Guiné 61/74 - P23992: "Lendas e contos da Guiné-Bissau": Um projeto literário, lusófono e solidário (Carlos Fortunato, presidente da ONGD Ajuda Amiga) - Parte XVII: Breve história do império do Mali


Capa do livro "Lendas e contos da Guiné-Bissau / J. Carlos M. Fortunato ; il. Augusto Trigo... [et al.]. - 1ª ed. - [S.l.] : Ajuda Amiga : MIL Movimento Internacional Lusófono : DG Edições, 2017. - 102 p. : il. ; 24 cm. - ISBN 978-989-8661-68-5



O autor, Carlos Fortunato, ex-fur mil arm pes inf, MA,
CCAÇ 13, Bissorã, 1969/71, é o presidente da direcção da ONGD Ajuda Amiga



1. Transcrição das pp. 85/87 do livro "Lendas e contos da Guiné-Bissau", com a devida autorização do autor (*)
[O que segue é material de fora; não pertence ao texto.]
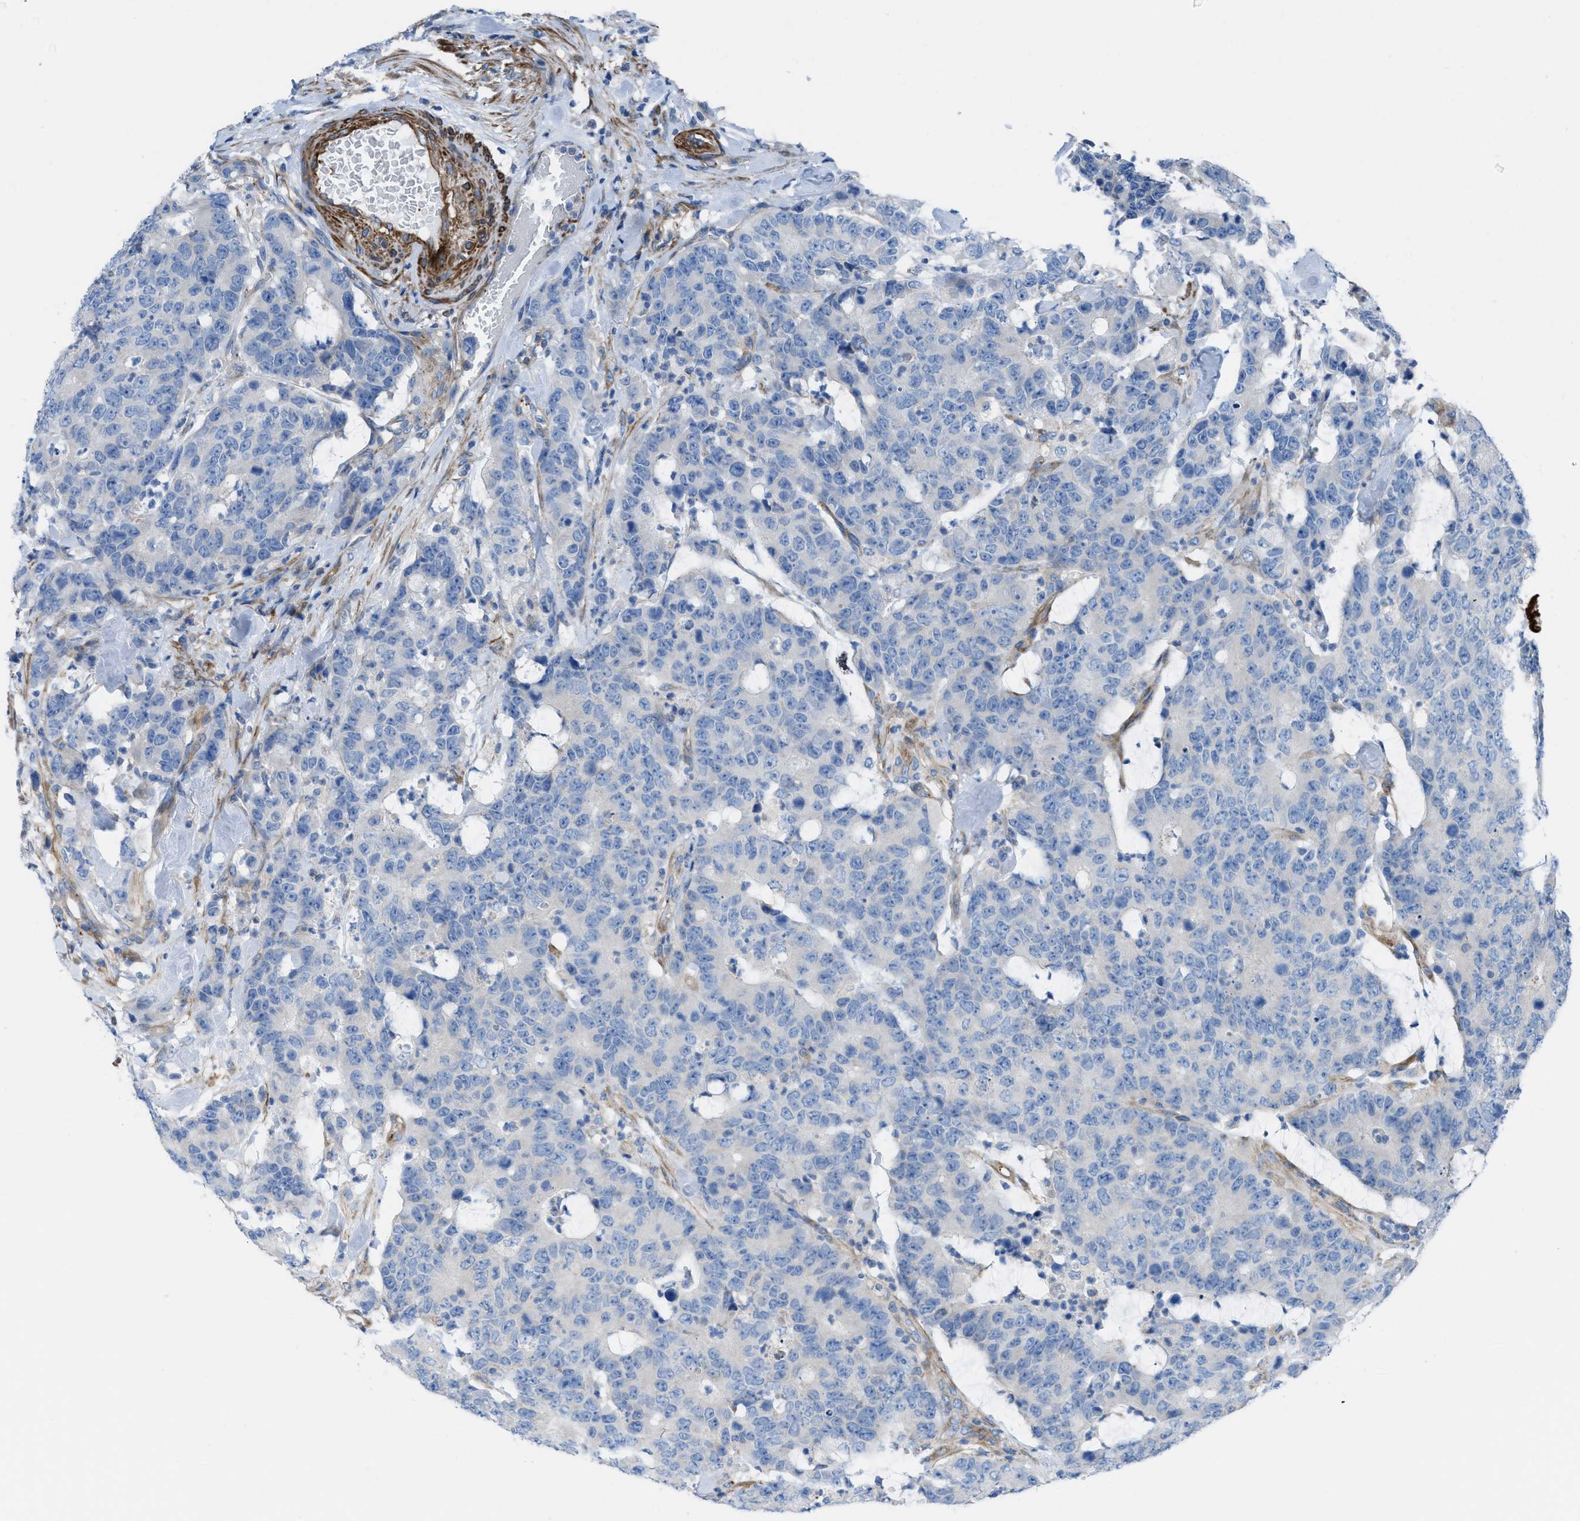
{"staining": {"intensity": "negative", "quantity": "none", "location": "none"}, "tissue": "colorectal cancer", "cell_type": "Tumor cells", "image_type": "cancer", "snomed": [{"axis": "morphology", "description": "Adenocarcinoma, NOS"}, {"axis": "topography", "description": "Colon"}], "caption": "Immunohistochemistry image of colorectal cancer stained for a protein (brown), which reveals no positivity in tumor cells. (DAB (3,3'-diaminobenzidine) immunohistochemistry (IHC), high magnification).", "gene": "KCNH7", "patient": {"sex": "female", "age": 86}}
Breve história do Império do Mali



A história do Império do Mali começa com a queda do Império do Gana no Século XI.

O Império do Gana foi um dos mais antigos e poderosos impérios africanos, talvez remonte ao século IV, mas os dados sobre a sua formação são pouco rigorosos; o seu território ia desde o deserto da Mauritânia até ao rio Níger no Mali, mas não incluía os territórios da República do Gana, que apesar de ter o mesmo nome não possui qualquer ligação ao Império do Gana.

O geógrafo Al-Bakri (38)  (século XI), de Córdova, escreveu sobre o Império do Gana e sobre o seu poderio militar, referindo que possuía um exército de 200 mil homens, dos quais 40 mil eram arqueiros.

Este Império, inicialmente designado de Kumbi pelos seus habitantes, foi chamado de Gana pelos árabes.

A crença dominante no Império do Gana era a animista, mas o nascimento do islamismo no século VII, e os seus contactos com ele, irão provocar no século XI a queda do Império, face ao crescimento do islamismo no seu território e aos almorávidas.

Os almorávidas eram uma espécie de monges guerreiros, que em nome do Islão empreenderam no século XI uma “guerra santa”, e nela acabaram por destruir o Império do Gana, libertando muitos povos do jugo dos seus senhores. 

Um deles foi o povo mandinga, originando o Reino do Mali, o qual viria a assumir um papel dominante na nova ordem,  e um outro importante reino que se constituiu, foi o Reino Sosso.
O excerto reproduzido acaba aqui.